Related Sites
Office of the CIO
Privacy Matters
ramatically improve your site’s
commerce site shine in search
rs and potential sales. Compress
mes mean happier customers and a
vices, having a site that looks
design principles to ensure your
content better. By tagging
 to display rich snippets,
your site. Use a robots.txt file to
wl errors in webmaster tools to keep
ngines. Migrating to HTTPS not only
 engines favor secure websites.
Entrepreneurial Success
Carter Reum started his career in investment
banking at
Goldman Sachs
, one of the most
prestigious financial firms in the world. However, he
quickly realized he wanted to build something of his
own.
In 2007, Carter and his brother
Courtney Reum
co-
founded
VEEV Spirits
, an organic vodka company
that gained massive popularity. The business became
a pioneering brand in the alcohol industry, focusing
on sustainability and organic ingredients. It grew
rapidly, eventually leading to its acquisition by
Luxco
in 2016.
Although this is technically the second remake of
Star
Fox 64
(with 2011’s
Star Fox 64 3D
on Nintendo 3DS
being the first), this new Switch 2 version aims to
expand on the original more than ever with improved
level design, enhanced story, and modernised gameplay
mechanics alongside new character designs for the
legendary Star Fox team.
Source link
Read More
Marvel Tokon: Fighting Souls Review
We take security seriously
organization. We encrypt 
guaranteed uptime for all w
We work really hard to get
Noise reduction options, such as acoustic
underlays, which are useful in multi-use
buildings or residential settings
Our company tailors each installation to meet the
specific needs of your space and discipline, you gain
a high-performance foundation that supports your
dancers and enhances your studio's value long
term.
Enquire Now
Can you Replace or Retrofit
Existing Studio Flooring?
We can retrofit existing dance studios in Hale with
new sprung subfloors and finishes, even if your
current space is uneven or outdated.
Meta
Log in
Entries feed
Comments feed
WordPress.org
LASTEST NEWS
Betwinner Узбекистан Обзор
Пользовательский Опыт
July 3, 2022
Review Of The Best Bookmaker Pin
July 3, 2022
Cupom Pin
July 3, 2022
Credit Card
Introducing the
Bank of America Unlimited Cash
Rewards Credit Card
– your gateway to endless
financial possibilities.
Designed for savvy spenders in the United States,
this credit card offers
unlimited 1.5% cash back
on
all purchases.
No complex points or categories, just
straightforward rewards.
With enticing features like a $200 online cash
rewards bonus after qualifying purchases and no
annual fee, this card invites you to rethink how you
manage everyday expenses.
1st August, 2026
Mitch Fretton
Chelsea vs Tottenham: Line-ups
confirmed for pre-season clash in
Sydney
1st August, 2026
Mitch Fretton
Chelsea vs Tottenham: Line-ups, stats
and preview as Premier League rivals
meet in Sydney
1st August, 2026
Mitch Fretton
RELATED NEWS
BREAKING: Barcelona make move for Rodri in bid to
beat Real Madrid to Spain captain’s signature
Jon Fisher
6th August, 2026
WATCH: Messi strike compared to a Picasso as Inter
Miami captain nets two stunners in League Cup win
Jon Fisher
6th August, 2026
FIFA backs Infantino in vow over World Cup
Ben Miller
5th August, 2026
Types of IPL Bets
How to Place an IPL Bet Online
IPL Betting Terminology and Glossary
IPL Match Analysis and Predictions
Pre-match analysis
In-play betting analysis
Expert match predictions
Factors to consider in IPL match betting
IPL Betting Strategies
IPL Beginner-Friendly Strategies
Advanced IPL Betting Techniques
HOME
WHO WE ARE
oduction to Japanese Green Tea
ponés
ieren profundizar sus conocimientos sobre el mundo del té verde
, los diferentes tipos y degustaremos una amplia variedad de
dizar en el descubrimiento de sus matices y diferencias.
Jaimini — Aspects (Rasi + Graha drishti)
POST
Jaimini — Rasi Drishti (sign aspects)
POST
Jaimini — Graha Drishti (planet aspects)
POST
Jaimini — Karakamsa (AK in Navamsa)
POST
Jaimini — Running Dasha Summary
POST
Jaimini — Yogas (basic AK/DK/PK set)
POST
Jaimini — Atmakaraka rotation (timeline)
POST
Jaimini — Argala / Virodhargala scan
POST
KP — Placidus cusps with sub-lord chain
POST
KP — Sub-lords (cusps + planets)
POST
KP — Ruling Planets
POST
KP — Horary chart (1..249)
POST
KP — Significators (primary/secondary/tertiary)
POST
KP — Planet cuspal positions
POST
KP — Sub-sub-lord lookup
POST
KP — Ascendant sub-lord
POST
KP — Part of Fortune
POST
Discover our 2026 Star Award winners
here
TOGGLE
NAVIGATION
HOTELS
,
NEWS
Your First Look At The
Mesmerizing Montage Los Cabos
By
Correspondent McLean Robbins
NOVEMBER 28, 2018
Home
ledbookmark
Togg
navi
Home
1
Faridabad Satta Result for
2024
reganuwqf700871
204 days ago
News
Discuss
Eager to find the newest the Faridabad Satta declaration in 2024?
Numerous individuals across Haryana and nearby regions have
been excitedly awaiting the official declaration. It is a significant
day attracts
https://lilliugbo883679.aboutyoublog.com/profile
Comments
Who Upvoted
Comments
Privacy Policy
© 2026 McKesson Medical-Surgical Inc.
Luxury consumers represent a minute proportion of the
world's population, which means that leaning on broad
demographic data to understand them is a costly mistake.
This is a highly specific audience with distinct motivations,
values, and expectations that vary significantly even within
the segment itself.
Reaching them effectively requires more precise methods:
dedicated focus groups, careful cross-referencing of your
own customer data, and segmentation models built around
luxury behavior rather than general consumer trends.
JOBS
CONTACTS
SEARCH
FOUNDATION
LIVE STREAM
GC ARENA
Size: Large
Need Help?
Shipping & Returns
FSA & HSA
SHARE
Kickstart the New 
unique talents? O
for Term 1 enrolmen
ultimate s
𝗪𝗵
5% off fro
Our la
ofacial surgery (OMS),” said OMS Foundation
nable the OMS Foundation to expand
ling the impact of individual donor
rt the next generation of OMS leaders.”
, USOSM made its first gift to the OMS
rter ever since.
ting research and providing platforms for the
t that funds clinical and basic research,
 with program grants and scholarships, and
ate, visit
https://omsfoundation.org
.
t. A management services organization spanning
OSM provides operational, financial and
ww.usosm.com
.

* * *

* Exercise objective *
Print, exactly as written, each record in the listing above.

* Task response *
Related Sites
Office of the CIO
Privacy Matters
ramatically improve your site’s
commerce site shine in search
rs and potential sales. Compress
mes mean happier customers and a
vices, having a site that looks
design principles to ensure your
content better. By tagging
 to display rich snippets,
your site. Use a robots.txt file to
wl errors in webmaster tools to keep
ngines. Migrating to HTTPS not only
 engines favor secure websites.
Entrepreneurial Success
Carter Reum started his career in investment
banking at
Goldman Sachs
, one of the most
prestigious financial firms in the world. However, he
quickly realized he wanted to build something of his
own.
In 2007, Carter and his brother
Courtney Reum
co-
founded
VEEV Spirits
, an organic vodka company
that gained massive popularity. The business became
a pioneering brand in the alcohol industry, focusing
on sustainability and organic ingredients. It grew
rapidly, eventually leading to its acquisition by
Luxco
in 2016.
Although this is technically the second remake of
Star
Fox 64
(with 2011’s
Star Fox 64 3D
on Nintendo 3DS
being the first), this new Switch 2 version aims to
expand on the original more than ever with improved
level design, enhanced story, and modernised gameplay
mechanics alongside new character designs for the
legendary Star Fox team.
Source link
Read More
Marvel Tokon: Fighting Souls Review
We take security seriously
organization. We encrypt 
guaranteed uptime for all w
We work really hard to get
Noise reduction options, such as acoustic
underlays, which are useful in multi-use
buildings or residential settings
Our company tailors each installation to meet the
specific needs of your space and discipline, you gain
a high-performance foundation that supports your
dancers and enhances your studio's value long
term.
Enquire Now
Can you Replace or Retrofit
Existing Studio Flooring?
We can retrofit existing dance studios in Hale with
new sprung subfloors and finishes, even if your
current space is uneven or outdated.
Meta
Log in
Entries feed
Comments feed
WordPress.org
LASTEST NEWS
Betwinner Узбекистан Обзор
Пользовательский Опыт
July 3, 2022
Review Of The Best Bookmaker Pin
July 3, 2022
Cupom Pin
July 3, 2022
Credit Card
Introducing the
Bank of America Unlimited Cash
Rewards Credit Card
– your gateway to endless
financial possibilities.
Designed for savvy spenders in the United States,
this credit card offers
unlimited 1.5% cash back
on
all purchases.
No complex points or categories, just
straightforward rewards.
With enticing features like a $200 online cash
rewards bonus after qualifying purchases and no
annual fee, this card invites you to rethink how you
manage everyday expenses.
1st August, 2026
Mitch Fretton
Chelsea vs Tottenham: Line-ups
confirmed for pre-season clash in
Sydney
1st August, 2026
Mitch Fretton
Chelsea vs Tottenham: Line-ups, stats
and preview as Premier League rivals
meet in Sydney
1st August, 2026
Mitch Fretton
RELATED NEWS
BREAKING: Barcelona make move for Rodri in bid to
beat Real Madrid to Spain captain’s signature
Jon Fisher
6th August, 2026
WATCH: Messi strike compared to a Picasso as Inter
Miami captain nets two stunners in League Cup win
Jon Fisher
6th August, 2026
FIFA backs Infantino in vow over World Cup
Ben Miller
5th August, 2026
Types of IPL Bets
How to Place an IPL Bet Online
IPL Betting Terminology and Glossary
IPL Match Analysis and Predictions
Pre-match analysis
In-play betting analysis
Expert match predictions
Factors to consider in IPL match betting
IPL Betting Strategies
IPL Beginner-Friendly Strategies
Advanced IPL Betting Techniques
HOME
WHO WE ARE
oduction to Japanese Green Tea
ponés
ieren profundizar sus conocimientos sobre el mundo del té verde
, los diferentes tipos y degustaremos una amplia variedad de
dizar en el descubrimiento de sus matices y diferencias.
Jaimini — Aspects (Rasi + Graha drishti)
POST
Jaimini — Rasi Drishti (sign aspects)
POST
Jaimini — Graha Drishti (planet aspects)
POST
Jaimini — Karakamsa (AK in Navamsa)
POST
Jaimini — Running Dasha Summary
POST
Jaimini — Yogas (basic AK/DK/PK set)
POST
Jaimini — Atmakaraka rotation (timeline)
POST
Jaimini — Argala / Virodhargala scan
POST
KP — Placidus cusps with sub-lord chain
POST
KP — Sub-lords (cusps + planets)
POST
KP — Ruling Planets
POST
KP — Horary chart (1..249)
POST
KP — Significators (primary/secondary/tertiary)
POST
KP — Planet cuspal positions
POST
KP — Sub-sub-lord lookup
POST
KP — Ascendant sub-lord
POST
KP — Part of Fortune
POST
Discover our 2026 Star Award winners
here
TOGGLE
NAVIGATION
HOTELS
,
NEWS
Your First Look At The
Mesmerizing Montage Los Cabos
By
Correspondent McLean Robbins
NOVEMBER 28, 2018
Home
ledbookmark
Togg
navi
Home
1
Faridabad Satta Result for
2024
reganuwqf700871
204 days ago
News
Discuss
Eager to find the newest the Faridabad Satta declaration in 2024?
Numerous individuals across Haryana and nearby regions have
been excitedly awaiting the official declaration. It is a significant
day attracts
https://lilliugbo883679.aboutyoublog.com/profile
Comments
Who Upvoted
Comments
Privacy Policy
© 2026 McKesson Medical-Surgical Inc.
Luxury consumers represent a minute proportion of the
world's population, which means that leaning on broad
demographic data to understand them is a costly mistake.
This is a highly specific audience with distinct motivations,
values, and expectations that vary significantly even within
the segment itself.
Reaching them effectively requires more precise methods:
dedicated focus groups, careful cross-referencing of your
own customer data, and segmentation models built around
luxury behavior rather than general consumer trends.
JOBS
CONTACTS
SEARCH
FOUNDATION
LIVE STREAM
GC ARENA
Size: Large
Need Help?
Shipping & Returns
FSA & HSA
SHARE
Kickstart the New 
unique talents? O
for Term 1 enrolmen
ultimate s
𝗪𝗵
5% off fro
Our la
ofacial surgery (OMS),” said OMS Foundation
nable the OMS Foundation to expand
ling the impact of individual donor
rt the next generation of OMS leaders.”
, USOSM made its first gift to the OMS
rter ever since.
ting research and providing platforms for the
t that funds clinical and basic research,
 with program grants and scholarships, and
ate, visit
https://omsfoundation.org
.
t. A management services organization spanning
OSM provides operational, financial and
ww.usosm.com
.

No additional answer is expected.